1988 Lubbock Apparition of Mary
- Date: February – August, 1988
- Location: St. John Neumann Church in Lubbock, Texas; 33°34′27″N 101°56′31″W﻿ / ﻿33.574117°N 101.942012°W;
- Type: Marian apparition
- Participants: 12,000 people

= 1988 Lubbock apparition of Mary =

1988 purported vision in Texas, US

The 1988 Lubbock apparition of Mary was a Marian apparition that allegedly took place at St. John Neumann Church in Lubbock, Texas, between February and August, 1988.

==Description==
The event began shortly after the parish priest, Joseph James, returned from a pilgrimage to Medjugorje. Beginning in February, parishioners began to report having experiences of Mary, including the smell of roses. One, Mary Constancio, claimed to have received instructions to spread the word of what they had experienced, and to gather more people.
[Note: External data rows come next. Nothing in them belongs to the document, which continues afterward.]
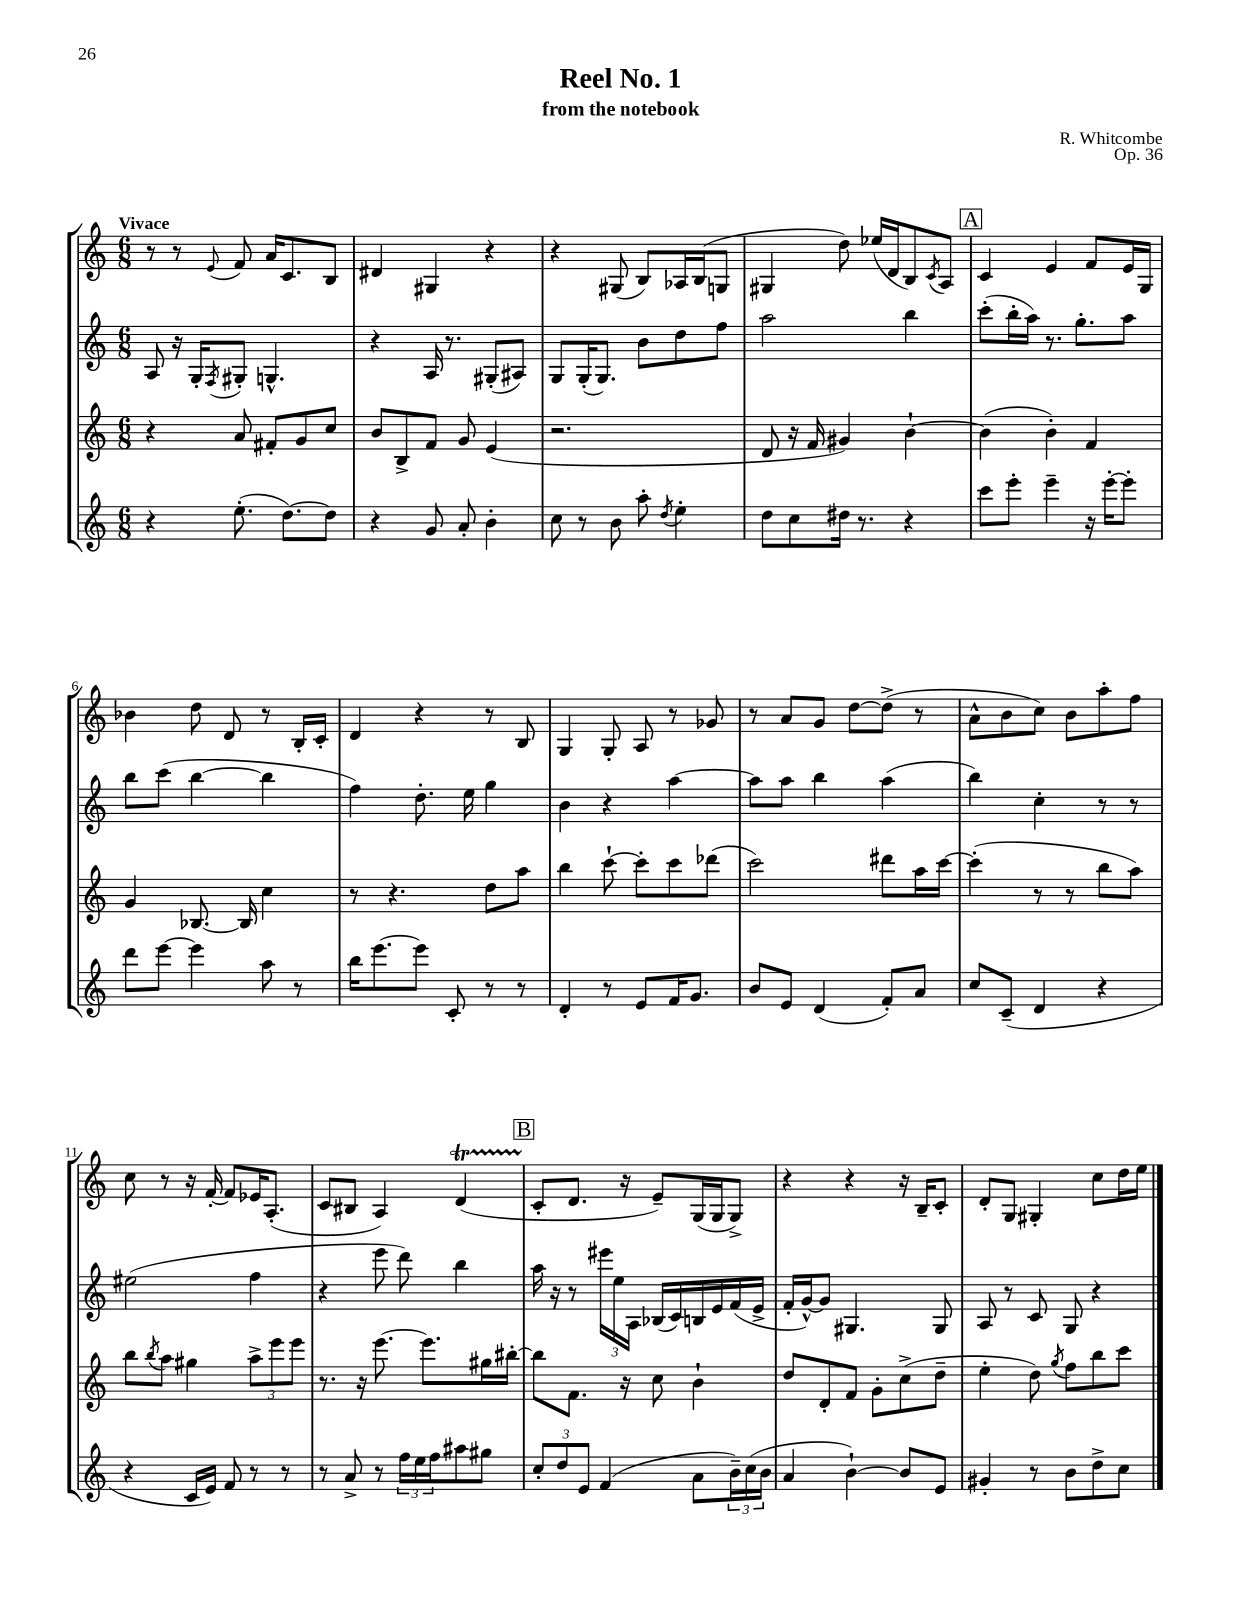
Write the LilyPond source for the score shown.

\header { title = "Reel No. 1" composer = "R. Whitcombe" subtitle = "from the notebook" opus = "Op. 36" }
<<
\new StaffGroup <<
\new Staff = "s0" {
    \clef treble \key c \major \numericTimeSignature \time 6/8 \tempo "Vivace"
    r8 r8 \appoggiatura { e'8 } f'8 a'16 c'8. b8 |
    dis'4 gis4 r4 |
    r4 gis8( b8) aes16 b16( g8 |
    gis4 d''8) ees''16( d'16 b8) \acciaccatura { c'8 } a8 |
    \mark \markup { \box "A" } c'4 e'4 f'8 e'16 g16 |
    bes'4 d''8 d'8 r8 b16-. c'16-. |
    d'4 r4 r8 b8 |
    g4 g8-. a8 r8 ges'8 |
    r8 a'8 g'8 d''8~ d''8->( r8 |
    a'8-^ b'8 c''8) b'8 a''8-. f''8 |
    c''8 r8 r16 f'16~-. f'8 ees'16 a8.-.( |
    c'8 bis8 a4) d'4\startTrillSpan( |
    \mark \markup { \box "B" } c'8-.\stopTrillSpan d'8. r16 e'8--) g16( g16 g8->) |
    r4 r4 r16 b16-- c'8-. |
    d'8-. g8 gis4-. c''8 d''16 e''16 \bar "|." |
}
\new Staff = "s1" {
    \clef treble \key c \major \numericTimeSignature \time 6/8
    a8 r16 g16-. \acciaccatura { f8 } gis8-. g4.-^ |
    r4 a16 r8. gis8-.( ais8) |
    g8 g16-.( g8.) b'8 d''8 f''8 |
    a''2 b''4 |
    \mark \markup { \box "A" } c'''8-.( b''16-. a''16) r8. g''8.-. a''8 |
    b''8 c'''8( b''4~ b''4 |
    f''4) d''8.-. e''16 g''4 |
    b'4 r4 a''4~ |
    a''8 a''8 b''4 a''4( |
    b''4) c''4-. r8 r8 |
    eis''2( f''4 |
    r4 e'''8 d'''8) b''4 |
    \mark \markup { \box "B" } a''16 r16 r8 \tuplet 3/2 { eis'''16 e''16 a16 } bes16( c'16) b16 e'16 f'16( e'16-> |
    f'16-. g'16~-^) g'8 gis4. gis8 |
    a8 r8 c'8 g8 r4 \bar "|." |
}
\new Staff = "s2" {
    \clef treble \key c \major \numericTimeSignature \time 6/8
    r4 a'8 fis'8-. g'8 c''8 |
    b'8 b8-> f'8 g'8 e'4( |
    r2. |
    d'8 r16 f'16 gis'4) b'4~-! |
    \mark \markup { \box "A" } b'4( b'4-.) f'4 |
    g'4 bes8.~ bes16 c''4 |
    r8 r4. d''8 a''8 |
    b''4 c'''8~-! c'''8-. c'''8 des'''8( |
    c'''2) dis'''8 a''16 c'''16~ |
    c'''4-.( r8 r8 b''8 a''8) |
    b''8 \acciaccatura { b''8 } a''8 gis''4 \tuplet 3/2 { a''8-> e'''8 e'''8 } |
    r8. r16 e'''8.~ e'''8. gis''16 bis''16~-. |
    \mark \markup { \box "B" } bis''8 f'8. r16 c''8 b'4-! |
    d''8 d'8-. f'8 g'8-. c''8->( d''8-- |
    e''4-. d''8) \acciaccatura { g''8 } f''8 b''8 c'''8 \bar "|." |
}
\new Staff = "s3" {
    \clef treble \key c \major \numericTimeSignature \time 6/8
    r4 e''8.-.( d''8.~) d''8 |
    r4 g'8 a'8-. b'4-. |
    c''8 r8 b'8 a''8-. \acciaccatura { d''8 } e''4-. |
    d''8 c''8 dis''16 r8. r4 |
    \mark \markup { \box "A" } c'''8 e'''8-. e'''4-- r16 e'''16~-. e'''8-. |
    d'''8 e'''8~ e'''4 a''8 r8 |
    b''16 e'''8.~ e'''8 c'8-. r8 r8 |
    d'4-. r8 e'8 f'16 g'8. |
    b'8 e'8 d'4( f'8-.) a'8 |
    c''8 c'8--( d'4 r4 |
    r4 c'16 e'16) f'8 r8 r8 |
    r8 a'8-> r8 \tuplet 3/2 { f''16 e''16 f''16 } ais''8 gis''8 |
    \mark \markup { \box "B" } \tuplet 3/2 { c''8-. d''8 e'8 } f'4( a'8 \tuplet 3/2 { b'16--) c''16( b'16 } |
    a'4 b'4~-!) b'8 e'8 |
    gis'4-. r8 b'8 d''8-> c''8 \bar "|." |
}
>>
>>
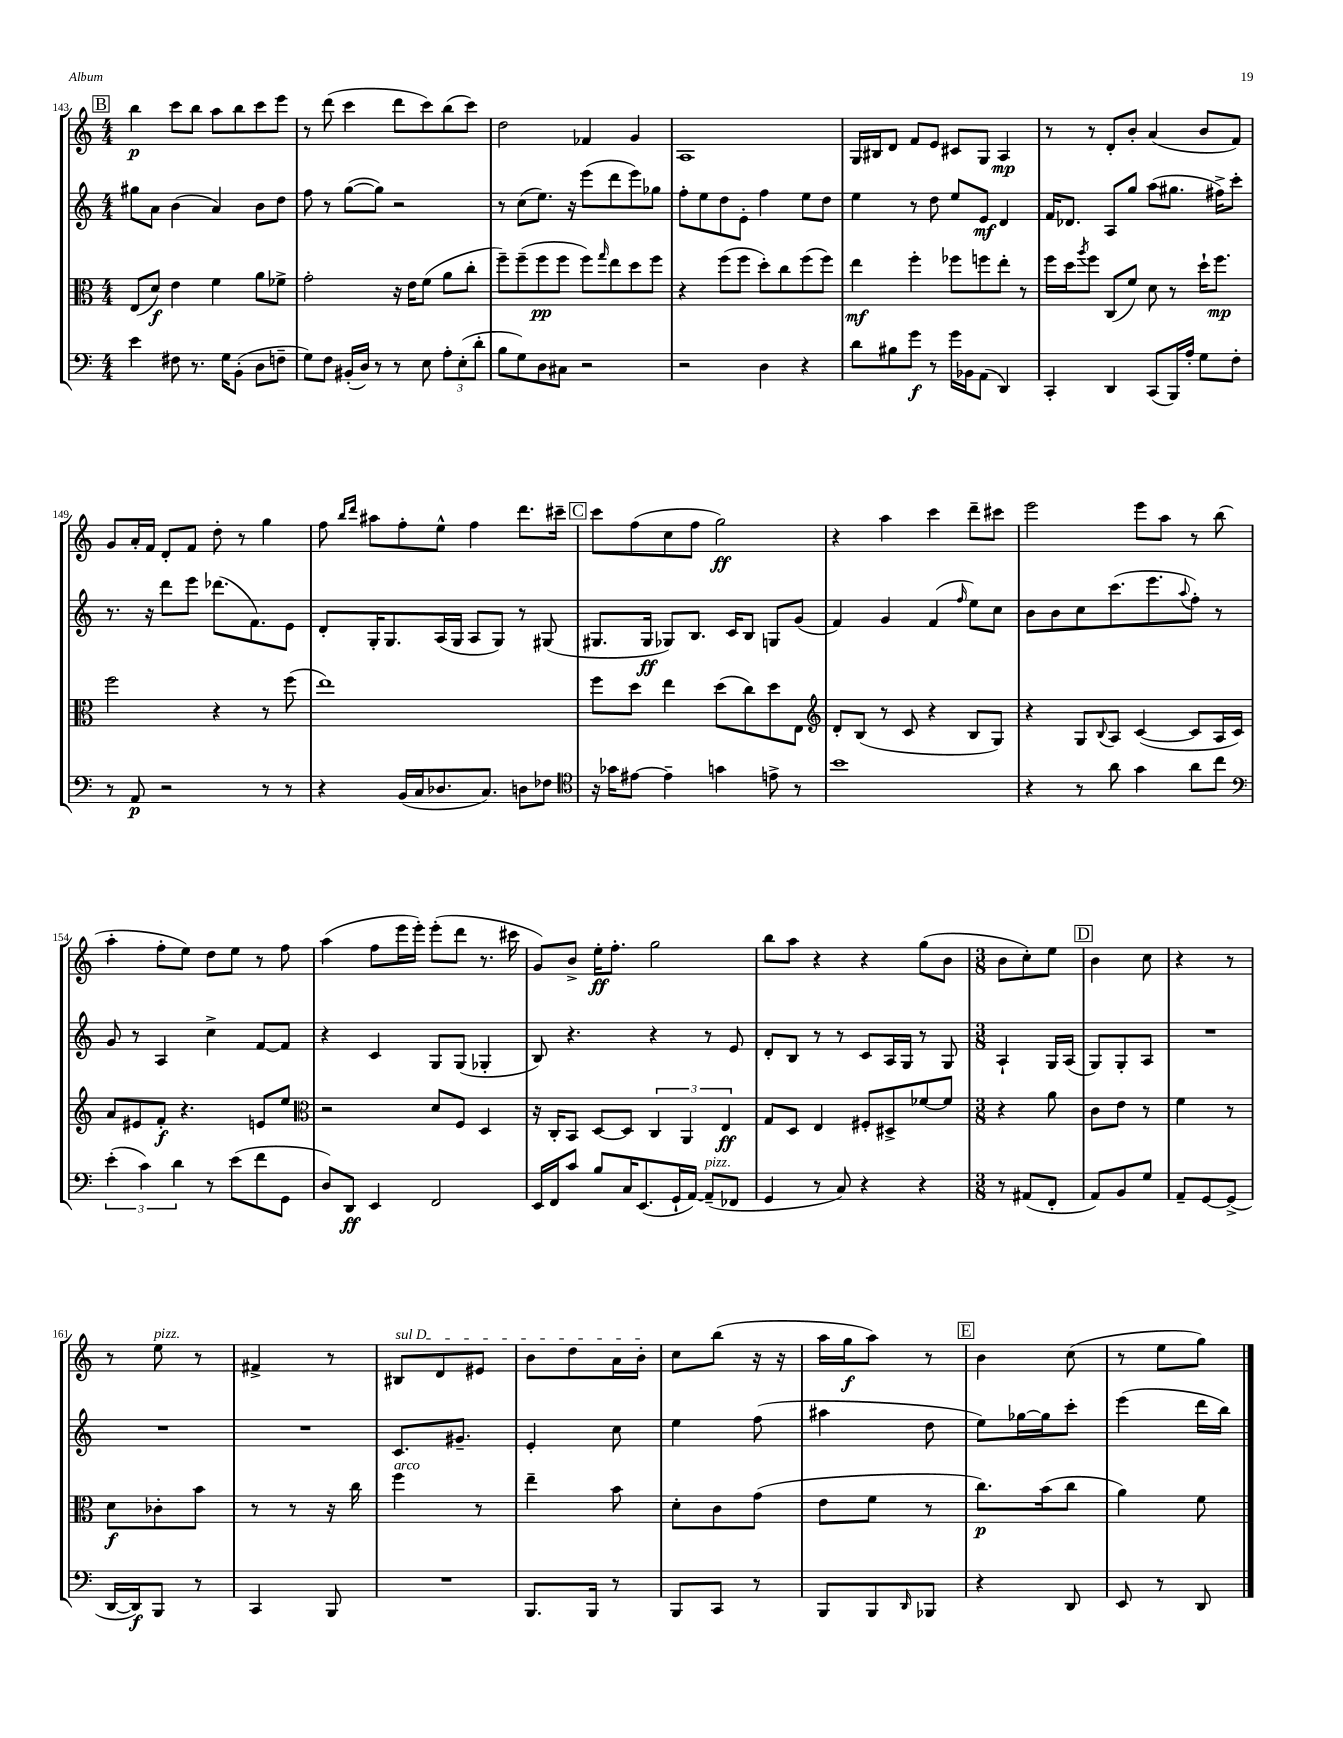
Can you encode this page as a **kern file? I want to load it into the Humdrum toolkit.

**kern	**kern	**kern	**kern
*staff4	*staff3	*staff2	*staff1
*clefF4	*clefC3	*clefG2	*clefG2
*k[]	*k[]	*k[]	*k[]
*M4/4	*M4/4	*M4/4	*M4/4
4e	(8E	8gg#	4bb
.	8d)	8a	.
8F#	4e	(4b	8ccc
8.r	.	.	8bb
.	4f	4a)	8aa
16G	.	.	.
(8BB'	.	.	8bb
8D	8a	8b	8ccc
8F~	8f-^	8dd	8eee
=	=	=	=
8G)	2g'	8ff	8r
8F	.	8r	(8ddd
(16BB#'	.	([8gg	4ccc
16D)	.	.	.
8r	.	8gg])	.
8r	16r	2r	8ddd
.	16e	.	.
8E	(8f	.	8ccc)
12A'	8a	.	(8bb
(12E'	.	.	.
.	8cc'	.	8ccc)
12d'	.	.	.
=	=	=	=
8B	8ff~)	8r	2dd
8G)	(8ff~	(8cc	.
8D	8ff	8.ee)	.
8C#	8ff	.	.
.	.	16r	.
2r	8ff)	(8eee	4f-
.	16qqgg	.	.
.	8ee	8ddd	.
.	8dd	8eee)	4g
.	8ff	8gg-	.
=	=	=	=
2r	4r	8ff'	1A
.	.	8ee	.
.	(8ff	8dd	.
.	8ff	8e'	.
4D	8dd')	4ff	.
.	8cc	.	.
4r	(8ff	8ee	.
.	8ff)	8dd	.
=	=	=	=
8d	4ee	4ee	16G
.	.	.	16B#
8B#	.	.	8d
8g	4ff'	8r	8f
8r	.	8dd	8e
16g	8ff-	8ee	8c#
16BB-	.	.	.
(8AA	8ff	8e	8G
4DD)	8ee'	4d	4A
.	8r	.	.
=	=	=	=
4CC'	16ff	16f	8r
.	16dd	8.d-	.
.	8qaa	.	.
.	8ff	.	8r
4DD	(8C	8A	8d'
.	8f)	8gg	8b'
(8CC	8d	(8aa	(4a
16BBB)	8r	8.gg#	.
16A'	.	.	.
8G	16dd`	.	8b
.	8.ff	16ff#^)	.
8F'	.	8ccc'	8f)
=	=	=	=
8r	2ff	8.r	8g
8AA	.	.	16a'
.	.	16r	16f
2r	.	8ddd	8d'
.	.	8eee	8f
.	4r	(8.ddd-	8dd'
.	.	.	8r
.	.	8.f)	.
8r	8r	.	4gg
8r	(8ff	8e	.
=	=	=	=
4r	1ee)	8d'	8ff
.	.	.	16qqbb
.	.	.	16qqddd
.	.	16G'	8aa#
.	.	8.G	.
(16BB	.	.	8ff'
16C	.	.	.
8.D-	.	(16A	8ee^^
.	.	16G	.
.	.	8A	4ff
8.C)	.	.	.
.	.	8G)	.
8D	.	8r	8.ddd
8F-	.	(8G#	.
.	.	.	16ccc#~
=	=	=	=
*clefC4	*	*	*
16r	8ff	8.G#	8ccc
16g-	.	.	.
[8e#	8dd	.	(8ff
.	.	16G#	.
4e#~]	4ee	8G-)	8cc
.	.	8.B	8ff
4g	(8dd	.	2gg)
.	.	16c	.
.	8cc)	8B	.
8e^	8dd	8G	.
8r	8E	(8g	.
=	=	=	=
*	*clefG2	*	*
1b	8d'	4f)	4r
.	(8B	.	.
.	8r	4g	4aa
.	8c	.	.
.	4r	(4f	4ccc
.	.	16qqff	.
.	8B	8ee)	8ddd~
.	8G)	8cc	8ccc#
=	=	=	=
4r	4r	8b	2eee
.	.	8b	.
8r	8G	8cc	.
.	8qqB	.	.
8a	8A	(8.ccc	.
4g	([4c	.	8eee
.	.	8.eee	.
.	.	.	8aa
.	.	8qqaa	.
8a	8c]	8ff')	8r
8cc	16A	8r	(8bb
.	16c)	.	.
=	=	=	=
*clefF4	*	*	*
(6e'	8a	8g	4aa'
.	8e#	8r	.
6c)	.	.	.
.	8f'	4A	8ff'
6d	.	.	.
.	4.r	.	8ee)
8r	.	4cc^	8dd
(8e	.	.	8ee
8f	8e	[8f	8r
8GG	8ee	8f]	8ff
=	=	=	=
*	*clefC3	*	*
8D)	2r	4r	(4aa
8DD	.	.	.
4EE	.	4c	8ff
.	.	.	16eee
.	.	.	16eee')
2FF	8d	8G	(8eee'
.	8F	(8G	8ddd
.	4D	4G-'	8.r
.	.	.	16ccc#
=	=	=	=
16EE	16r	8B)	8g)
16FF	16C'	.	.
8c	8BB	4.r	8b^
8B	[8D	.	16ee'
.	.	.	8.ff'
16C	8D]	.	.
(8.EE	.	.	.
.	6C	4r	2gg
16GG`	.	.	.
.	6AA	.	.
[16AA)	.	.	.
(8AA~]	.	8r	.
.	6E	.	.
8FF-	.	8e	.
=	=	=	=
4GG	8G	8d'	8bb
.	8D	8B	8aa
8r	4E	8r	4r
8C)	.	8r	.
4r	8F#'	8c	4r
.	8D#^	16A	.
.	.	16G	.
4r	[8f-	8r	(8gg
.	8f-]	8G	8b
=	=	=	=
*M3/8	*M3/8	*M3/8	*M3/8
8r	4r	4A`	8b
(8AA#	.	.	8cc')
8FF'	8a	16G	8ee
.	.	(16A	.
=	=	=	=
8AA)	8c	8G)	4b
8BB	8e	8G'	.
8G	8r	8A	8cc
=	=	=	=
8AA~	4f	4.r	4r
[8GG	.	.	.
(8GG^]	8r	.	8r
=	=	=	=
[16DD	8d	4.r	8r
16DD])	.	.	.
8BBB	8c-'	.	8ee
8r	8b	.	8r
=	=	=	=
4CC	8r	4.r	4f#^
.	8r	.	.
8BBB	16r	.	8r
.	16cc	.	.
=	=	=	=
4.r	4ff	8.c	8B#
.	.	.	8d
.	.	8.g#~	.
.	8r	.	8e#
=	=	=	=
8.BBB	4ee~	4e'	8b
.	.	.	8dd
16BBB	.	.	.
8r	8b	8cc	16a
.	.	.	16b'
=	=	=	=
8BBB	8d'	4ee	8cc
8CC	8c	.	(8bb
8r	(8g	(8ff	16r
.	.	.	16r
=	=	=	=
8BBB	8e	4aa#	16aa
.	.	.	16gg
8BBB	8f	.	8aa)
16qqDD	.	.	.
8BBB-	8r	8dd	8r
=	=	=	=
4r	8.cc)	8ee)	4b
.	.	[16gg-	.
.	(16b	16gg-]	.
8DD	8cc	8ccc'	(8cc
=	=	=	=
8EE	4a)	(4eee	8r
8r	.	.	8ee
8DD	8f	16ddd	8gg)
.	.	16bb)	.
==	==	==	==
*-	*-	*-	*-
People began to come to Lubbock in greater numbers, and during the Feast of the Assumption, 12,000 people came to Lubbock hoping to observe the phenomenon. Late in the day some people reported unusual phenomena related to the appearance of the Sun, similar to the 1917 Miracle of the Sun.

The event was investigated by a team assembled by Bishop of Lubbock Michael J. Sheehan. As of 2008, the event was not recognized by the Catholic Church. In 2017, Monsignor James hinted there could be Vatican investigation into the claims.